Sharon did interviews in the finish area and phoned her mom. Then she came over and we hugged and congratulated her and had some pictures taken.

It was really special to be able to be so close to the action and watch Sharon win. She was a very gracious winner and she made it very easy for Canadians to be proud of her accomplishment. As it turned out, the newspapers did an excellent job of covering the race but the TV coverage wasn't anywhere near what you'd think it should have been given that Canada had two potential medallists in the race. We were just thankful that we were there to see it live.

Why do you think it is important for sponsors like you to support amateur athletes in Canada like Sharon?

Ken: It has always been my feeling that athletes need the most support in the years leading up to the Olympics. Anything that can be done to assist them in qualifying for the Games is more important than jumping in after they have made the team in my view.

In Sharon's case, the Olympic qualifying criteria meant that she had to travel around the world competing in ITU events to score qualifying points. The travel is very expensive and, of course, Sharon had zero support from Canada (which is what she has now, I might add.) I knew Sharon personally and was impressed with her commitment to her Olympic dream. I saw a chance to play some small role in helping her towards Sydney. So, we approached her and offered to sponsor her.

I have always felt that Canadian companies could do a lot more in terms of supporting amateur sport. It is a shame that more do not get involved. Sirius feels that we have benefited from sponsoring Sharon and we have already told her that we would be interested in staying involved with her beyond Sydney if she continues with her athletic career.

Do you think the Canadian Government is doing a good job in supporting our Olympic hopefuls?

Ken: I think that the Government could not be doing a worse job in supporting Olympic hopefuls and amateur sport in general here in Canada.

It's been that way since my involvement in amateur sport in the 60s. Their level of financial support should embarrass them. When athletes are asked to pay their own way across the Atlantic to represent Canada in a world championships meet wearing a Canadian uniform, it's no wonder that athletes like Canadian runner Kathy Butler just pack up and leave the country to compete for Britain.

The Government seems to have no end of money for some things. I will not mention any names because apparently some of these people at the trough are sensitive and threaten to sue anyone who exposes their waste.
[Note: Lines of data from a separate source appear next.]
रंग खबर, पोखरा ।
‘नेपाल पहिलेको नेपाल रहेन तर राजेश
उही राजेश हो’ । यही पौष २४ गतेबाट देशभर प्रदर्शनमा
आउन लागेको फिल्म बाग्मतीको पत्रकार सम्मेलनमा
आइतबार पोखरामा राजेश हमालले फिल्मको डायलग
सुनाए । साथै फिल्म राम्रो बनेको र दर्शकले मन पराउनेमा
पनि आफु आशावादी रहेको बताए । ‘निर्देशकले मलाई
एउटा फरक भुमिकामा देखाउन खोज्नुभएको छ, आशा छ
Now, apparently they've found $20 million per year of our hard earned taxes to help subsidize the NHL millionaires. The entire Athletics Canada budget is only $1 million. Let's consider this - tell Kathy Butler to pay her own way to compete in the World XC championships and give the NHL $20 million. Only a politician could make a decision like that.
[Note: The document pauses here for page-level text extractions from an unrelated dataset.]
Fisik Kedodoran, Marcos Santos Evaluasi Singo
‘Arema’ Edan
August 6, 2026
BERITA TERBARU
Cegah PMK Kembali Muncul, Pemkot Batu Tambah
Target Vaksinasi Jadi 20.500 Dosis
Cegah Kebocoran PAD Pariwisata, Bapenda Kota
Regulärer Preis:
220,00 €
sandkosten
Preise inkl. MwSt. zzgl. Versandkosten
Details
Despite the fact that they do not support the athletes financially, the COA then makes the athletes sign a contract that they will not represent their sponsors in a period surrounding the Games. Again, this is logic that only a politician could support. Let's see - a company supports the athlete for 4 years while we (the government) do nothing.. Now it is time for the Games - the highest profile period in 4 years -. Okay athlete, you cannot profile your sponsor. Canada owns you know. I think that this policy stinks.

Ken, don't hold anything back.

I've never been one to shy away from controversy.

What will you do if you can't get tickets to the Olympic triathlon? Will you still go?

Ken: Yes. I am trying everything to get tickets. I have spoken with the COA, e-mailed Les McDonald of the ITU and I've even asked Sharon to see what she can do in Australia while she is there for her winter training season and have had a friend of a friend make contact with someone they know in Australia. In the end if we have to watch Sharon from some overpass, we will still go.

How do you think Sharon will do in the Olympics?

Sharon will do as she always does - her best and that is all anyone can ask of her. The fact that she has qualified for the Olympics is a realization of her goal which she set four years ago. Sirius is proud to have been her teammate thought this journey.

Thanks, Ken. We're cheering for Sharon, as you are.